La nouvelle équipe municipale de Carpentras, dirigée par le Rassemblement national (RN) depuis le début du mois de juin, a annoncé la suppression de la subvention annuelle versée au Planning familial. Cette décision, confirmée par plusieurs sources concordantes, marque l'un des premiers actes forts de la majorité élue à l'issue des élections municipales de 2026.

Le Planning familial, association œuvrant notamment pour l'accès à la contraception et à l'IVG, percevait jusqu'à présent un soutien financier de la commune. Dans un communiqué, l'organisation a réagi vivement, estimant que cette mesure s'inscrit dans un « combat d'idées » mené contre les droits des femmes. Elle dénonce une décision idéologique visant à restreindre l'accès à des services essentiels pour la santé sexuelle et reproductive.

Hervé de Lépinau, nouveau maire de Carpentras, est connu pour ses positions tranchées sur les questions sociétales. Ancien député, il avait déjà fait parler de lui en 2020 en comparant l'avortement à un génocide et aux « crimes de Daesh », selon des propos rapportés. Ce contexte éclaire la portée symbolique de la décision prise par la municipalité.

Une décision qui suscite des réactions

La suppression de la subvention intervient dans un climat politique national tendu, alors que plusieurs communes dirigées par le RN ou ses alliés ont, par le passé, pris des mesures similaires. Pour les associations féministes, cette série d'actions témoigne d'une stratégie coordonnée visant à affaiblir les structures d'aide aux femmes.

Du côté de la mairie, aucune déclaration officielle détaillant les motifs de cette coupe budgétaire n'a été rendue publique à ce stade.
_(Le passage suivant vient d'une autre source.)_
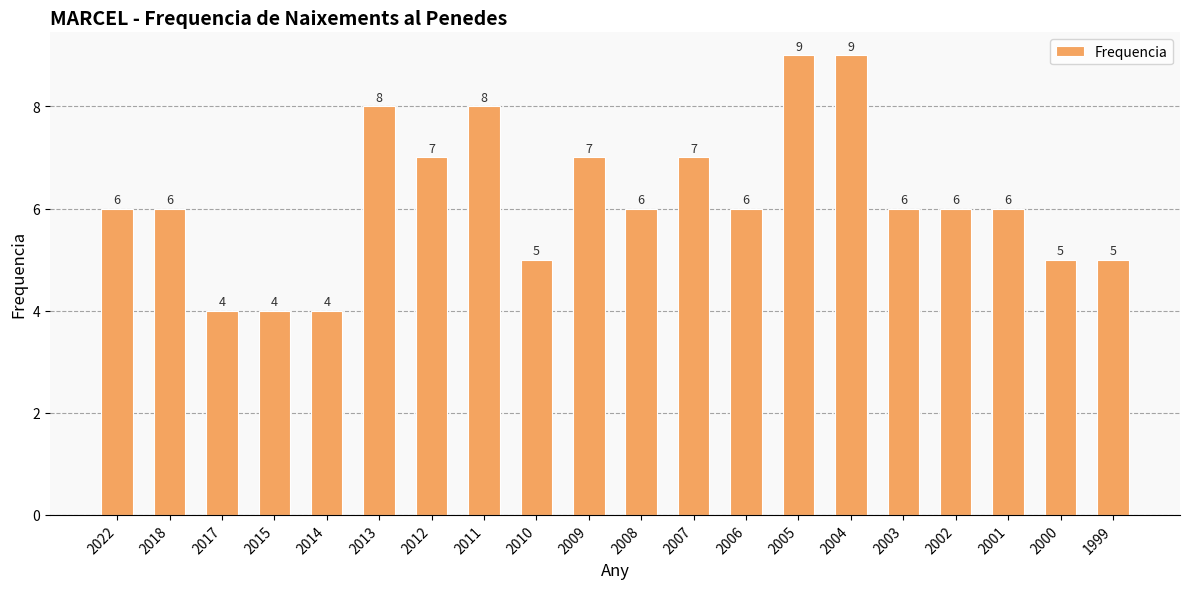

How many distinct data groups are displayed?

1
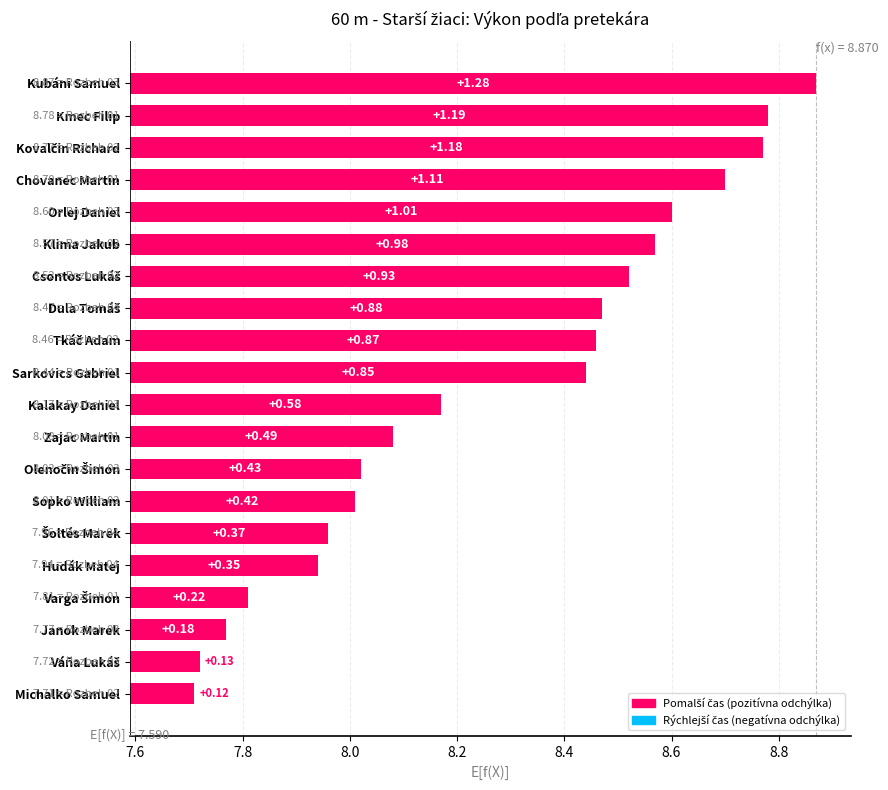

What is the change in value from Kalakay Daniel to Kovalčin Richard?

+0.6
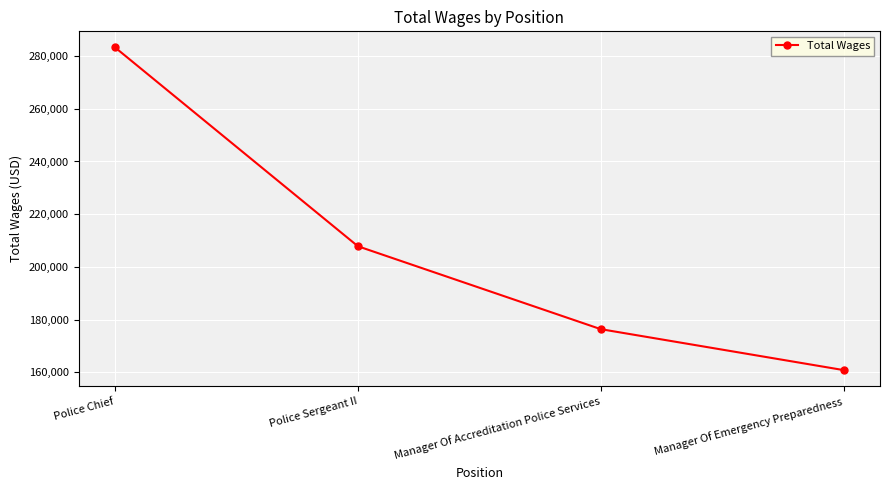

Count the values in the range 176361 to 283282.

3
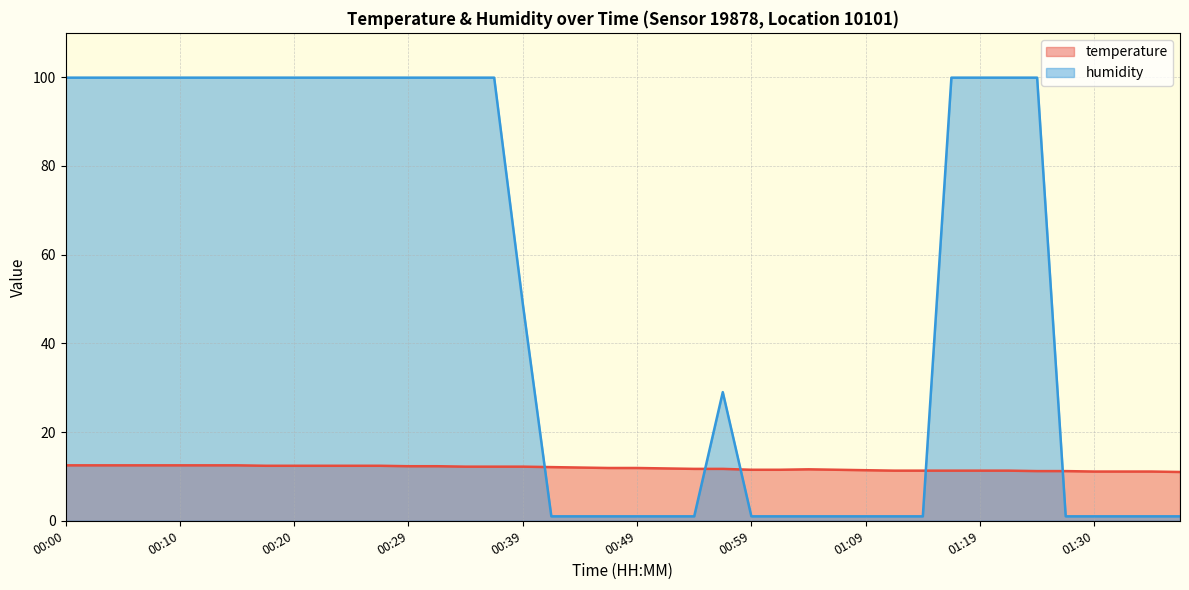

Reading right to left, what are all the values shown in this chart?

temperature: 11.0	11.1	11.1	11.1	11.2	11.2	11.3	11.3	11.3	11.3	11.3	11.4	11.5	11.6	11.5	11.5	11.7	11.7	11.8	11.9	11.9	12.0	12.1	12.2	12.2	12.2	12.3	12.3	12.4	12.4	12.4	12.4	12.4	12.5	12.5	12.5	12.5	12.5	12.5	12.5
humidity: 1.0	1.0	1.0	1.0	1.0	99.9	99.9	99.9	99.9	1.0	1.0	1.0	1.0	1.0	1.0	1.0	29.0	1.0	1.0	1.0	1.0	1.0	1.0	49.0	99.9	99.9	99.9	99.9	99.9	99.9	99.9	99.9	99.9	99.9	99.9	99.9	99.9	99.9	99.9	99.9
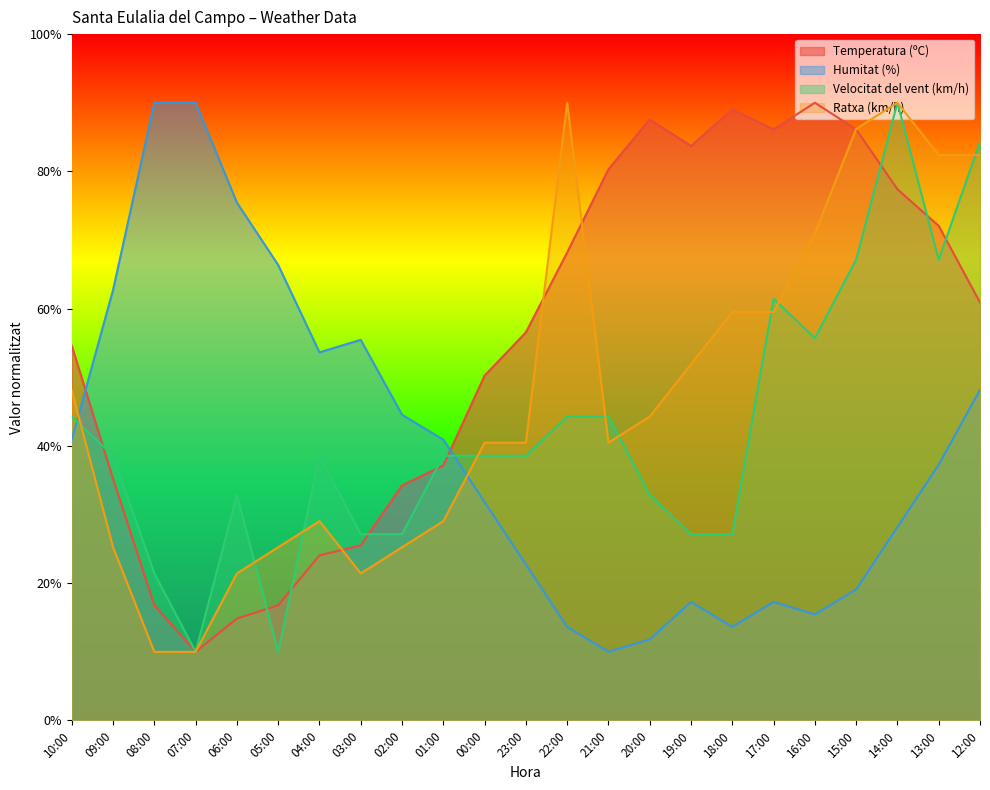

Reading left to right, extract all data points from this chart.

Temperatura (ºC): 54.6	35.2	16.8	10.0	14.8	16.8	24.1	25.5	34.2	37.2	50.2	56.5	68.2	80.3	87.6	83.7	89.0	86.1	90.0	86.1	77.4	72.1	60.9
Humitat (%): 40.9	62.7	90.0	90.0	75.5	66.4	53.6	55.5	44.5	40.9	31.8	22.7	13.6	10.0	11.8	17.3	13.6	17.3	15.5	19.1	28.2	37.3	48.2
Velocitat del vent (km/h): 44.3	38.6	21.4	10.0	32.9	10.0	38.6	27.1	27.1	38.6	38.6	38.6	44.3	44.3	32.9	27.1	27.1	61.4	55.7	67.1	90.0	67.1	84.3
Ratxa (km/h): 48.1	25.2	10.0	10.0	21.4	25.2	29.0	21.4	25.2	29.0	40.5	40.5	90.0	40.5	44.3	51.9	59.5	59.5	71.0	86.2	90.0	82.4	82.4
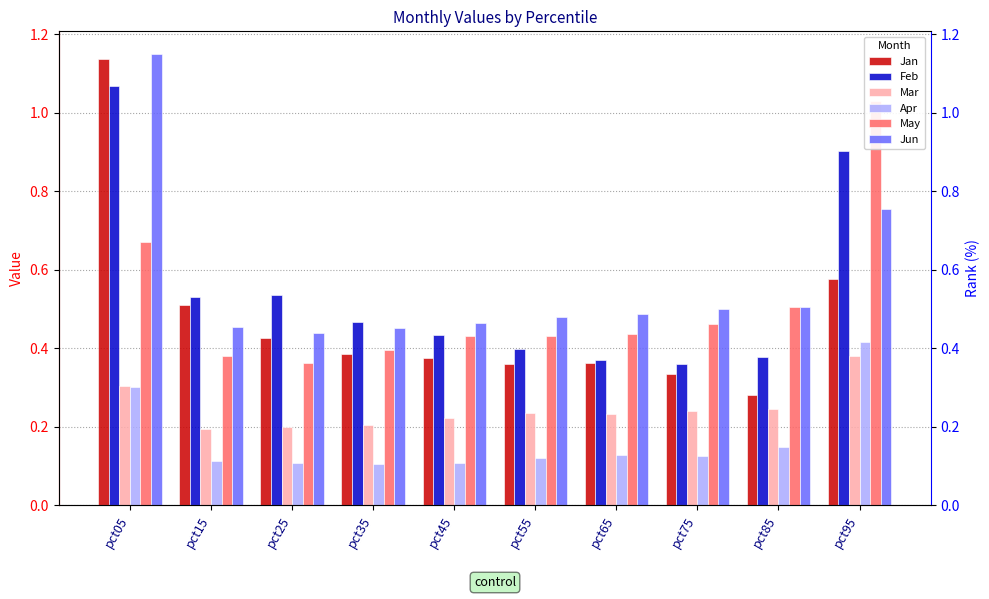

At pct45, list the series in order from largest to smallest.

Jun, Feb, May, Jan, Mar, Apr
La décision pourrait s'inscrire dans une révision plus large des crédits alloués aux associations, bien que le choix de cibler le Planning familial interroge.

Les représentants du Planning familial local ont indiqué vouloir poursuivre leurs activités malgré la perte de ce financement municipal. L'association compte sur d'autres sources de soutien, notamment régionales ou nationales, pour maintenir ses permanences et ses actions d'information.

Ce dossier illustre les tensions qui entourent les questions de genre et d'accès aux soins reproductifs dans le paysage politique français, alors que le RN consolide son ancrage municipal après les dernières élections.